DIRECTIONS :: Repeat exactly, and only, the lines from the one containing "Numbers: x, y, z, sx, sy, sz, roll, pitch, yaw." through the last line of the data below.

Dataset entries
━━━

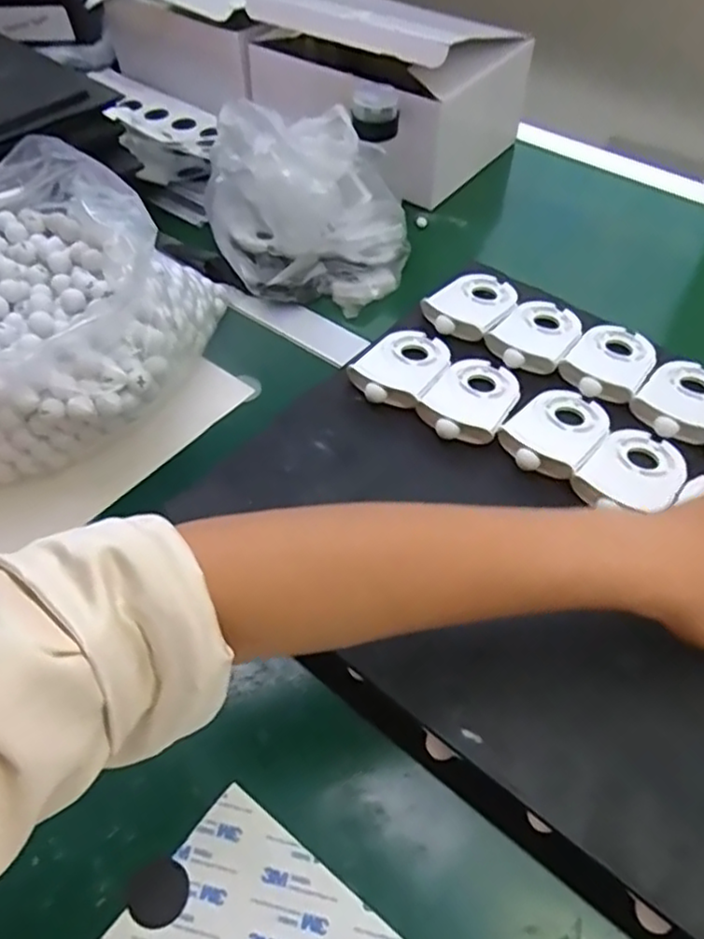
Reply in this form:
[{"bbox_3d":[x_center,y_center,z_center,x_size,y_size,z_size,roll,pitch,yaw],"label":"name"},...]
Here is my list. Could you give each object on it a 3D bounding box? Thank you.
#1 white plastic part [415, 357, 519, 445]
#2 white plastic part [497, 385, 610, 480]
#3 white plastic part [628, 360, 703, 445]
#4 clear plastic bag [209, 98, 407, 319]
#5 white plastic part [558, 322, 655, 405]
[{"bbox_3d":[0.087,-0.054,0.483,0.056,0.015,0.087,26,55,19],"label":"white plastic part"},{"bbox_3d":[0.142,-0.030,0.464,0.057,0.020,0.088,33,58,23],"label":"white plastic part"},{"bbox_3d":[0.242,-0.053,0.489,0.056,0.018,0.088,34,58,24],"label":"white plastic part"},{"bbox_3d":[-0.035,-0.242,0.603,0.167,0.121,0.155,5,51,3],"label":"clear plastic bag"},{"bbox_3d":[0.196,-0.084,0.508,0.056,0.017,0.086,30,57,21],"label":"white plastic part"}]

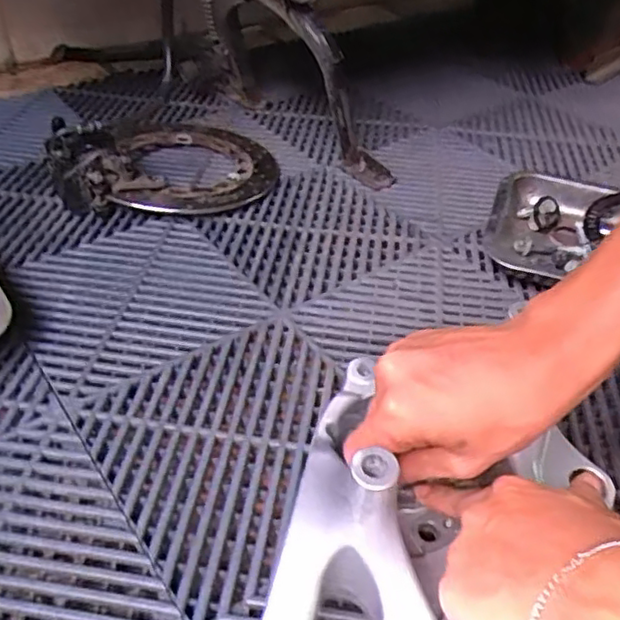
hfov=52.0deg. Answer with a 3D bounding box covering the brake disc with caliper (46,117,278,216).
[{"bbox_3d":[-0.158,-0.198,0.730,0.236,0.091,0.234,1,40,-3],"label":"brake disc with caliper"}]

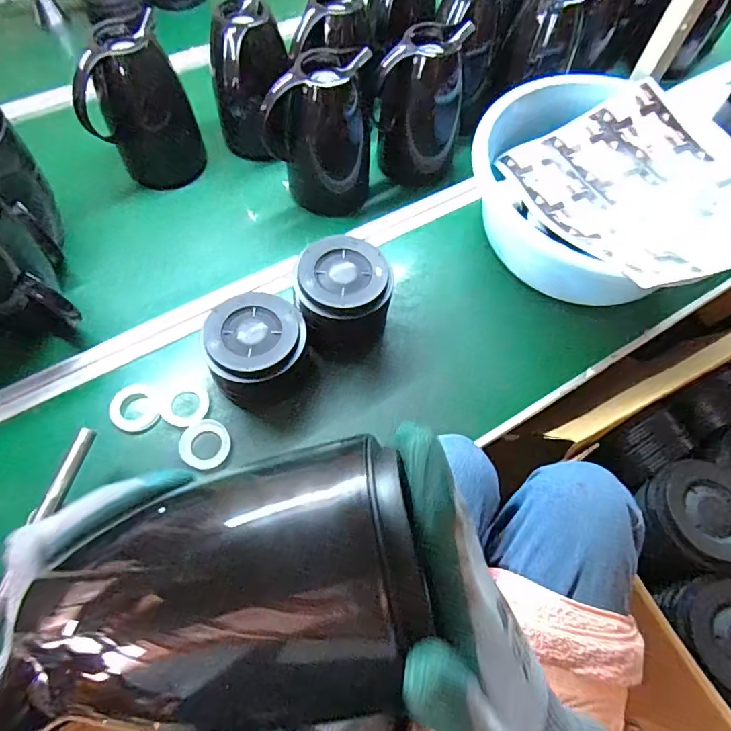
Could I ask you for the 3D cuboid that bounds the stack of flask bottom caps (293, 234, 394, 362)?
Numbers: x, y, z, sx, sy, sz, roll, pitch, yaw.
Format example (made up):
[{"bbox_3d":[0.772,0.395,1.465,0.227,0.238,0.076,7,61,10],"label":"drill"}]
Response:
[{"bbox_3d":[-0.027,-0.084,0.621,0.111,0.105,0.114,2,63,-1],"label":"stack of flask bottom caps"}]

━━━

PROBLEM SOLUTION ::
Numbers: x, y, z, sx, sy, sz, roll, pitch, yaw.
Format example (made up):
[{"bbox_3d":[0.772,0.395,1.465,0.227,0.238,0.076,7,61,10],"label":"drill"}]
Response:
[{"bbox_3d":[-0.027,-0.084,0.621,0.111,0.105,0.114,2,63,-1],"label":"stack of flask bottom caps"}]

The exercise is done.